Data to use:
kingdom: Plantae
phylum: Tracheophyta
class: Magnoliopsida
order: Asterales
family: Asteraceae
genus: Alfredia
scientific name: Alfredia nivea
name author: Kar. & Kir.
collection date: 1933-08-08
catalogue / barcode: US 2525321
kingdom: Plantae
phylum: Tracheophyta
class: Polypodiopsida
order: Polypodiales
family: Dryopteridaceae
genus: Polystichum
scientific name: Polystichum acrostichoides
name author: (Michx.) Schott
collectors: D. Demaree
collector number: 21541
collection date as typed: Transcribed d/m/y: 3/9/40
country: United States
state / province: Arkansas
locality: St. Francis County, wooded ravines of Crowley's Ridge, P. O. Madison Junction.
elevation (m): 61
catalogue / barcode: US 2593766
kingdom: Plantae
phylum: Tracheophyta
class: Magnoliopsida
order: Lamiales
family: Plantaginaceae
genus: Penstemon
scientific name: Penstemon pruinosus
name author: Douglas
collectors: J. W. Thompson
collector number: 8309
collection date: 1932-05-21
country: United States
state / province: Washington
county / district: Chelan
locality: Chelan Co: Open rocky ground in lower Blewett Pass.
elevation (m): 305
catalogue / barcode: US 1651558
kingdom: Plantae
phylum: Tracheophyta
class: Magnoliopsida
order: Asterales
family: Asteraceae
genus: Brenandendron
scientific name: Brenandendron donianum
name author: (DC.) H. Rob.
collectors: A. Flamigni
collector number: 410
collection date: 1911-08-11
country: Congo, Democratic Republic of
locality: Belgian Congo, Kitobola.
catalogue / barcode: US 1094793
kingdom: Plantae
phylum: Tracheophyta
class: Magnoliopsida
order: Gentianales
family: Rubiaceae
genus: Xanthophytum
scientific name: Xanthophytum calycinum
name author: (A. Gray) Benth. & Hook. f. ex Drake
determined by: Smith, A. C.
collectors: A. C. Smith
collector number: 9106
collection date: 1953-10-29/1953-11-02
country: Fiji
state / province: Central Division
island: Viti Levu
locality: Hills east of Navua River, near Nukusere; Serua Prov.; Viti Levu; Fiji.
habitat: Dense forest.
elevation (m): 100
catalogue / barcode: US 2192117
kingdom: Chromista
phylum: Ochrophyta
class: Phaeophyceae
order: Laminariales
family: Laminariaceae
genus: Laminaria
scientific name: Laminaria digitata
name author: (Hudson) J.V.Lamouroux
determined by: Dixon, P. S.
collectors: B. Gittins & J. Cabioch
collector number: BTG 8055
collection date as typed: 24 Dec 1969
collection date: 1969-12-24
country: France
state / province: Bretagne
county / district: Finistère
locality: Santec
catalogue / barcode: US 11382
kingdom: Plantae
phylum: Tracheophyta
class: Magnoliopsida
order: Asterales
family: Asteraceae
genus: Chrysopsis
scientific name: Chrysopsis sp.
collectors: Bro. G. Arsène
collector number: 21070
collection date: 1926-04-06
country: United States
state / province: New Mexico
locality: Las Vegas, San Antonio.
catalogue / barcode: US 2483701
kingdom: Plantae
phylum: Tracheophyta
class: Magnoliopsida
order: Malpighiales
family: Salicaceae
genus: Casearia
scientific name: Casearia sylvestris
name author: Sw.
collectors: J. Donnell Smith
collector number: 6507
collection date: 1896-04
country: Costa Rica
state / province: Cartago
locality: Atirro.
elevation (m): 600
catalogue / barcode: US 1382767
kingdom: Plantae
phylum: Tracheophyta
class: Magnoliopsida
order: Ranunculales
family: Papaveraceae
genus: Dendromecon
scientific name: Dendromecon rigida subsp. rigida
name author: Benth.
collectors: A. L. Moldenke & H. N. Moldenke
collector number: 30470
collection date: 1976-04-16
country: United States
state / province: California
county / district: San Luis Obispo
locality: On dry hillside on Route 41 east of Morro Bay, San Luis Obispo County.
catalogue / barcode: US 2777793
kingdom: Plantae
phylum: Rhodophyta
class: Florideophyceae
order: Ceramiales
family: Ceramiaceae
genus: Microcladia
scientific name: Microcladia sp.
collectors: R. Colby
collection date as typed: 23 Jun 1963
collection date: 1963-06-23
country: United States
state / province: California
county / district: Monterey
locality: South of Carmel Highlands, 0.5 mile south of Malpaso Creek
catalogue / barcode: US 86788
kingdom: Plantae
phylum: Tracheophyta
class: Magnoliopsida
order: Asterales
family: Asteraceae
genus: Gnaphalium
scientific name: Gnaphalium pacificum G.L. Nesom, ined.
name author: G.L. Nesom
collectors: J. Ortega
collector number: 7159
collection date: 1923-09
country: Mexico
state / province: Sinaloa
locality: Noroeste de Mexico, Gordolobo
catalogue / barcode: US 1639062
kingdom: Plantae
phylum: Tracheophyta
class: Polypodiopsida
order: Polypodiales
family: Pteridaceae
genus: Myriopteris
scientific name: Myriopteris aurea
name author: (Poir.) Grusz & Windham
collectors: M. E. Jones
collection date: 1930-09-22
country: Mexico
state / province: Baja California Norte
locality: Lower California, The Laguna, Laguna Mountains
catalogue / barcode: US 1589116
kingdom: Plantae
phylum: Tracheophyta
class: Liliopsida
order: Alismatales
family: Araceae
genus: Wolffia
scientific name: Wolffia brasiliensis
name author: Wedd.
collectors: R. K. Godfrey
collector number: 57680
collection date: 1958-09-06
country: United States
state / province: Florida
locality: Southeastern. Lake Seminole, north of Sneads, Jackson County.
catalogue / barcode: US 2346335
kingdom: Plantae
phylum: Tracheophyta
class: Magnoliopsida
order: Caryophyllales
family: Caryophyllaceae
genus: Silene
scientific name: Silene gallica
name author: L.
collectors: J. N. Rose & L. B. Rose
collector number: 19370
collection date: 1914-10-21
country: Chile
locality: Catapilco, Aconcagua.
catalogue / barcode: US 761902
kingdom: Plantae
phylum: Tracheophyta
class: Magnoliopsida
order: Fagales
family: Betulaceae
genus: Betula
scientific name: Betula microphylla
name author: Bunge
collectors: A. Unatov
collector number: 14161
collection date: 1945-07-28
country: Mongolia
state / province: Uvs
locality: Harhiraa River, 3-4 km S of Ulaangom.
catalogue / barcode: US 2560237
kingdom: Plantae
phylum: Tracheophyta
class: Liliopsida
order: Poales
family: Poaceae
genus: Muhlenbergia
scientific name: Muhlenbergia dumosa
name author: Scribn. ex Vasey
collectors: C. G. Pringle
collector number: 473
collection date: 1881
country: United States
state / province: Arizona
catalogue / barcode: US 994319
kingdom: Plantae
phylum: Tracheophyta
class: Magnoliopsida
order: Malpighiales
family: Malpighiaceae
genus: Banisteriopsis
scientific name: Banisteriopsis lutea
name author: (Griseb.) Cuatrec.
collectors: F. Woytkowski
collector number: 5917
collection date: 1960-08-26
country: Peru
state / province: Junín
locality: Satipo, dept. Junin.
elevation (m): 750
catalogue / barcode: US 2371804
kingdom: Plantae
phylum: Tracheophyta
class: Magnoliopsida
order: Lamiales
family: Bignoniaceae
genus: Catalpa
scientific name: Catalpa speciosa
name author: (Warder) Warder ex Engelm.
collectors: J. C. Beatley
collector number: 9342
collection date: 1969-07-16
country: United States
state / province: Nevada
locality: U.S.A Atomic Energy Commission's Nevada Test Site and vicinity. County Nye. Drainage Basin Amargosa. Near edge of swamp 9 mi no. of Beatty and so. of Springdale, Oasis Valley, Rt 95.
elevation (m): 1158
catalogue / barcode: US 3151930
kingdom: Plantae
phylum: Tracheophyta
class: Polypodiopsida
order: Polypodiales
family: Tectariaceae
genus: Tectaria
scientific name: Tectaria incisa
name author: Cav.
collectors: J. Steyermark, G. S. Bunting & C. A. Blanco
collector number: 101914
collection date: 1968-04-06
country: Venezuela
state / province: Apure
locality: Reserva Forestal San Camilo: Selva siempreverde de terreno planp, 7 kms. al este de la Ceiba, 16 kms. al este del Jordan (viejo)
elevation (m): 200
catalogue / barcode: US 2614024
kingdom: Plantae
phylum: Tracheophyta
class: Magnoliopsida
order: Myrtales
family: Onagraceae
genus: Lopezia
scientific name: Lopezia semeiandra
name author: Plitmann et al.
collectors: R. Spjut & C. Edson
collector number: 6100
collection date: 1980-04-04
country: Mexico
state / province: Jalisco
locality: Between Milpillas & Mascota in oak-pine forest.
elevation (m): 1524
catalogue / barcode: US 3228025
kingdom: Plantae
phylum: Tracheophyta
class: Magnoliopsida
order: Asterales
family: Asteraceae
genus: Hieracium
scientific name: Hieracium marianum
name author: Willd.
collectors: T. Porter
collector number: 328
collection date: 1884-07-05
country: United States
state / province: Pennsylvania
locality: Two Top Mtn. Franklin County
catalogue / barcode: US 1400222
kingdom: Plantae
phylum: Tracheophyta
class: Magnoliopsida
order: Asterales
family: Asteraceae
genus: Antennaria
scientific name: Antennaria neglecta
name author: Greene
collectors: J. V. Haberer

Short problem: Can you reproduce the items word for word, from their first line through the line containing "collection date as typed: 24 Dec 1969", including both of those lines?

Complete response:
kingdom: Plantae
phylum: Tracheophyta
class: Magnoliopsida
order: Asterales
family: Asteraceae
genus: Alfredia
scientific name: Alfredia nivea
name author: Kar. & Kir.
collection date: 1933-08-08
catalogue / barcode: US 2525321
kingdom: Plantae
phylum: Tracheophyta
class: Polypodiopsida
order: Polypodiales
family: Dryopteridaceae
genus: Polystichum
scientific name: Polystichum acrostichoides
name author: (Michx.) Schott
collectors: D. Demaree
collector number: 21541
collection date as typed: Transcribed d/m/y: 3/9/40
country: United States
state / province: Arkansas
locality: St. Francis County, wooded ravines of Crowley's Ridge, P. O. Madison Junction.
elevation (m): 61
catalogue / barcode: US 2593766
kingdom: Plantae
phylum: Tracheophyta
class: Magnoliopsida
order: Lamiales
family: Plantaginaceae
genus: Penstemon
scientific name: Penstemon pruinosus
name author: Douglas
collectors: J. W. Thompson
collector number: 8309
collection date: 1932-05-21
country: United States
state / province: Washington
county / district: Chelan
locality: Chelan Co: Open rocky ground in lower Blewett Pass.
elevation (m): 305
catalogue / barcode: US 1651558
kingdom: Plantae
phylum: Tracheophyta
class: Magnoliopsida
order: Asterales
family: Asteraceae
genus: Brenandendron
scientific name: Brenandendron donianum
name author: (DC.) H. Rob.
collectors: A. Flamigni
collector number: 410
collection date: 1911-08-11
country: Congo, Democratic Republic of
locality: Belgian Congo, Kitobola.
catalogue / barcode: US 1094793
kingdom: Plantae
phylum: Tracheophyta
class: Magnoliopsida
order: Gentianales
family: Rubiaceae
genus: Xanthophytum
scientific name: Xanthophytum calycinum
name author: (A. Gray) Benth. & Hook. f. ex Drake
determined by: Smith, A. C.
collectors: A. C. Smith
collector number: 9106
collection date: 1953-10-29/1953-11-02
country: Fiji
state / province: Central Division
island: Viti Levu
locality: Hills east of Navua River, near Nukusere; Serua Prov.; Viti Levu; Fiji.
habitat: Dense forest.
elevation (m): 100
catalogue / barcode: US 2192117
kingdom: Chromista
phylum: Ochrophyta
class: Phaeophyceae
order: Laminariales
family: Laminariaceae
genus: Laminaria
scientific name: Laminaria digitata
name author: (Hudson) J.V.Lamouroux
determined by: Dixon, P. S.
collectors: B. Gittins & J. Cabioch
collector number: BTG 8055
collection date as typed: 24 Dec 1969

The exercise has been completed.